[Start of Attachment]
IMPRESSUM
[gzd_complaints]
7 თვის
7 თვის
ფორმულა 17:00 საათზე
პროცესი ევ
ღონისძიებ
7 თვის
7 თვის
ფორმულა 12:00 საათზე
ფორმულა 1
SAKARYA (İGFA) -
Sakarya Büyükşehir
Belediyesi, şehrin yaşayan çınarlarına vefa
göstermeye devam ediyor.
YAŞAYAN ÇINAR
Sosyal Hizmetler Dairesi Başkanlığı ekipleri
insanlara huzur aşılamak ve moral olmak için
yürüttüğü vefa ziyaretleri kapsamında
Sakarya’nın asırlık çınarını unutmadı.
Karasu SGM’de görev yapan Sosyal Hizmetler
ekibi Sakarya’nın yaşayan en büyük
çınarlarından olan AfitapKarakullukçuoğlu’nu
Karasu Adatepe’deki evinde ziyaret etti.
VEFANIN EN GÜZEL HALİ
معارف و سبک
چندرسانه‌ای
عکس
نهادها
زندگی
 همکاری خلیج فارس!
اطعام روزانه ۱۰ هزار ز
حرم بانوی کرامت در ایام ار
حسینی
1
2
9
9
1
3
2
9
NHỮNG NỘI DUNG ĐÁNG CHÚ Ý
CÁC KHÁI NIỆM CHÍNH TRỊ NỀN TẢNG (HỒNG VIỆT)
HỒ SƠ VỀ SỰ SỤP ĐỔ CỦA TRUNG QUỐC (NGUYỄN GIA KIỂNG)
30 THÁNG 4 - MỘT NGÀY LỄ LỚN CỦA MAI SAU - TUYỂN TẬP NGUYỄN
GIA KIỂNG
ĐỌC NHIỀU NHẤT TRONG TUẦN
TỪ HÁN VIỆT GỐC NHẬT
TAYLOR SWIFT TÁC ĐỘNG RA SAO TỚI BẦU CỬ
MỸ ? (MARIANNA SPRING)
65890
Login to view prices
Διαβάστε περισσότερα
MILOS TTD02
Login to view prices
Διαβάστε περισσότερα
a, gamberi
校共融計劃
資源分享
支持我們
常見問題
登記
[End of Attachment]
What you should do: The reply should contain all of the entries exactly as shown above.

Response:
IMPRESSUM
[gzd_complaints]
7 თვის
7 თვის
ფორმულა 17:00 საათზე
პროცესი ევ
ღონისძიებ
7 თვის
7 თვის
ფორმულა 12:00 საათზე
ფორმულა 1
SAKARYA (İGFA) -
Sakarya Büyükşehir
Belediyesi, şehrin yaşayan çınarlarına vefa
göstermeye devam ediyor.
YAŞAYAN ÇINAR
Sosyal Hizmetler Dairesi Başkanlığı ekipleri
insanlara huzur aşılamak ve moral olmak için
yürüttüğü vefa ziyaretleri kapsamında
Sakarya’nın asırlık çınarını unutmadı.
Karasu SGM’de görev yapan Sosyal Hizmetler
ekibi Sakarya’nın yaşayan en büyük
çınarlarından olan AfitapKarakullukçuoğlu’nu
Karasu Adatepe’deki evinde ziyaret etti.
VEFANIN EN GÜZEL HALİ
معارف و سبک
چندرسانه‌ای
عکس
نهادها
زندگی
 همکاری خلیج فارس!
اطعام روزانه ۱۰ هزار ز
حرم بانوی کرامت در ایام ار
حسینی
1
2
9
9
1
3
2
9
NHỮNG NỘI DUNG ĐÁNG CHÚ Ý
CÁC KHÁI NIỆM CHÍNH TRỊ NỀN TẢNG (HỒNG VIỆT)
HỒ SƠ VỀ SỰ SỤP ĐỔ CỦA TRUNG QUỐC (NGUYỄN GIA KIỂNG)
30 THÁNG 4 - MỘT NGÀY LỄ LỚN CỦA MAI SAU - TUYỂN TẬP NGUYỄN
GIA KIỂNG
ĐỌC NHIỀU NHẤT TRONG TUẦN
TỪ HÁN VIỆT GỐC NHẬT
TAYLOR SWIFT TÁC ĐỘNG RA SAO TỚI BẦU CỬ
MỸ ? (MARIANNA SPRING)
65890
Login to view prices
Διαβάστε περισσότερα
MILOS TTD02
Login to view prices
Διαβάστε περισσότερα
a, gamberi
校共融計劃
資源分享
支持我們
常見問題
登記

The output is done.